A maldição do documentário é ser considerado um meio de transmissão neutro. Deixando de lado a forma narrativa, costuma-se escamotear algo essencial – o uso da linguagem que dá tratamento cinematográfico ao assunto. Dessa maneira, documentários acabam sendo usados como mero pretexto para falar de algo que independe deles.
No caso de “Quebrando o tabu”, dirigido por Fernando Grostein Andrade, a relevância do assunto – a descriminalização do consumo de drogas – é comprometida por recorrer à forma e às figuras de linguagem mais surradas do cinema de propaganda.
Depoimentos de celebridades – políticos, escritores e atores, legendas informativas, grafismos etc. estão a serviço da demonstração de uma tese, sem atentar para o poder de manipulação do cinema que permitiria provar sem dificuldade o oposto, bastando para isso fazer pequenas alterações e reordenar certos elementos.
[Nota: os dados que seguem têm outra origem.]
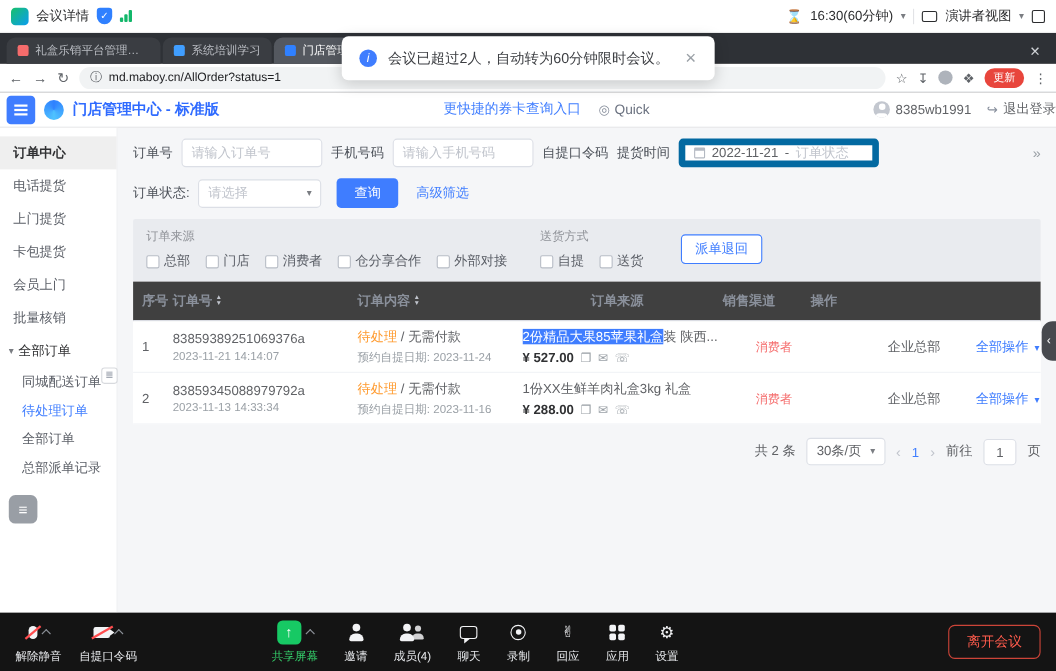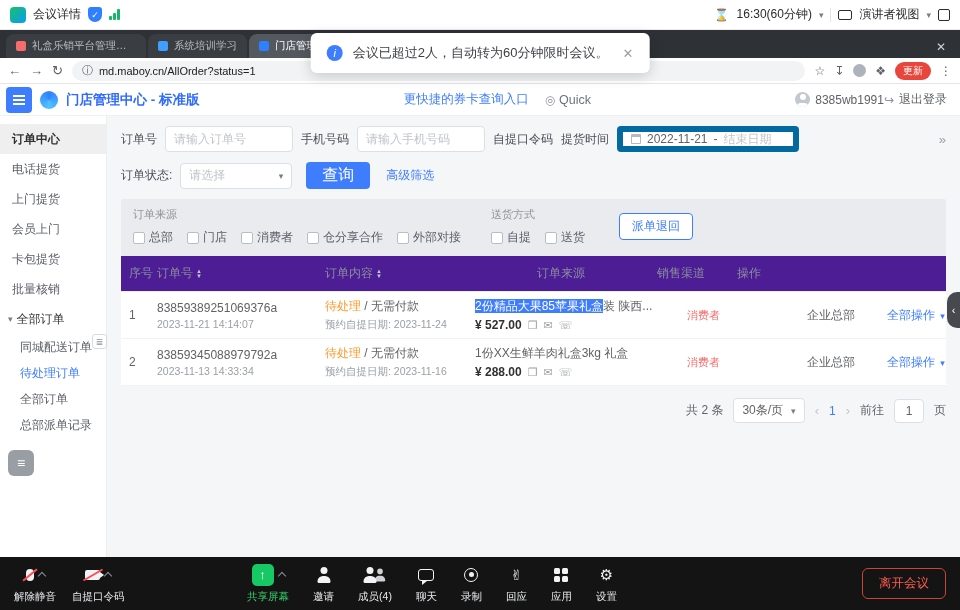"8385wb1991" .hdr-right { gap: none -> 14px; padding-right: 13px -> 0 }
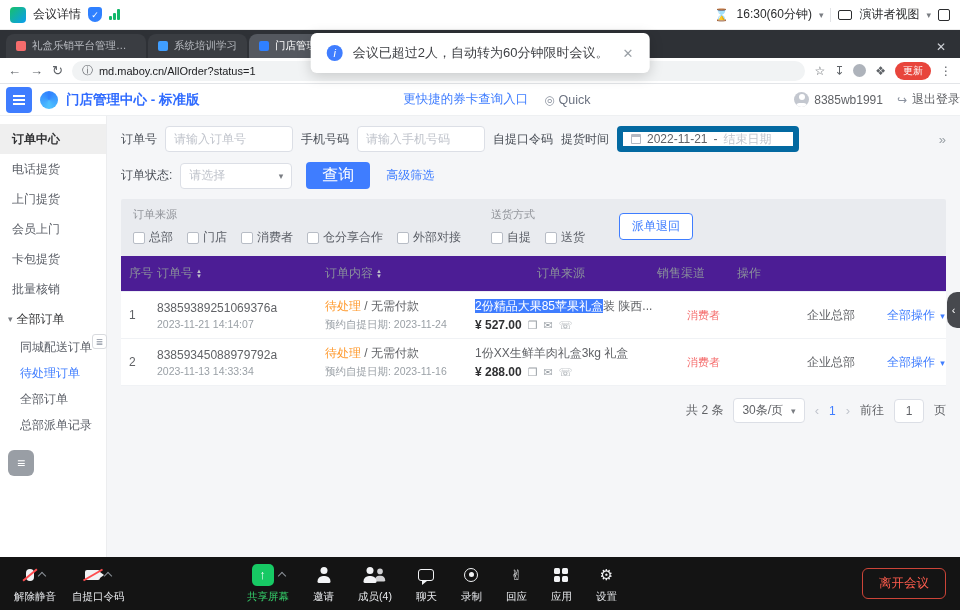"结束日期" span.date-end { text: 结束日期 -> 订单状态 }
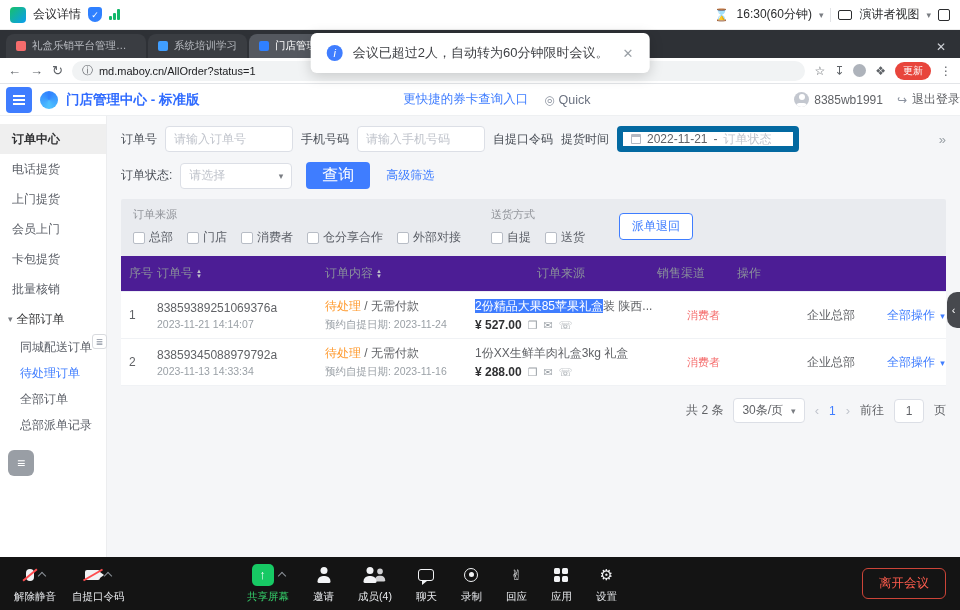"查询" .btn-primary { font-size: 16px -> 12px }
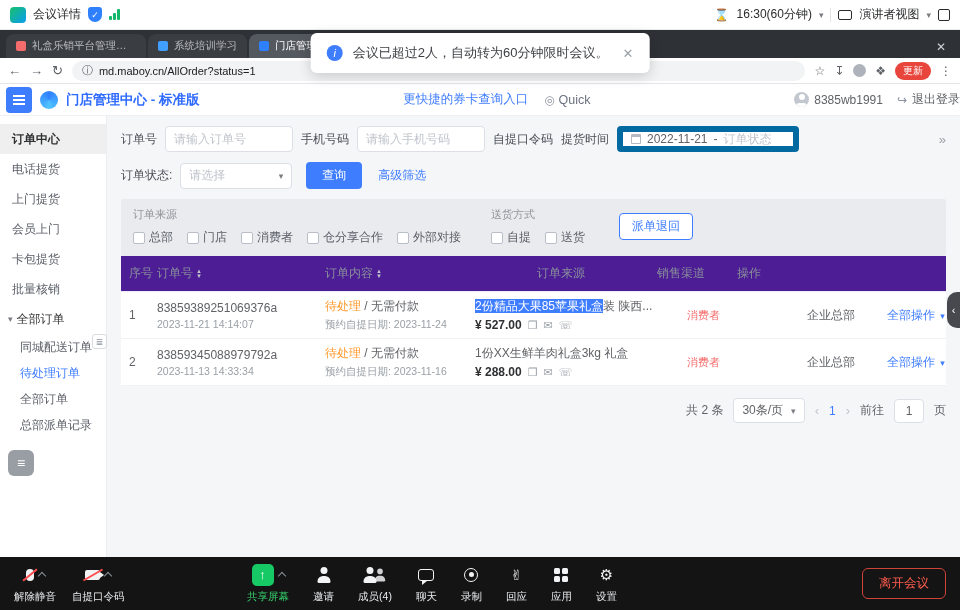"会员上门" div.side-item { order: before "卡包提货" -> after "卡包提货" }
Combinando o que há de pior no cinema didático e publicitário, “Quebrando o tabu” quer ensinar e persuadir. Desmerece, dessa maneira, a inteligência de quem for a favor da descriminalização – a quem pouco tem a dizer. E deve aborrecer quem for contra – a quem não convencerá de nada. Fica longe, assim, de lidar com o potencial de um verdadeiro documentário.
Na crítica publicada no “Globo” (6/6/2011), André Miranda é certeiro: “Vende-se uma postura mais liberal como quem vende margarina. E se comete, assim, alguns dos erros que ‘Quebrando o tabu’ tanto critica nas campanhas antidrogas.”
Mesmo admitindo a sinceridade de Fernando Henrique Cardoso quando diz que “errou” e reviu sua posição a respeito do combate às drogas e da descriminalização, “Quebrando o tabu” falha por não fazer do périplo do ex-presidente o registro de um processo de descoberta e mudança. Pouco à vontade no papel de mestre de cerimônia, chega a ser desconcertante a impressão, talvez equivocada, de que FHC, sendo quem é, está entrando em contato com certas situações pela primeira vez.
Mal concebido e realizado, “Quebrando o tabu” acaba prestando desserviço à causa que defende.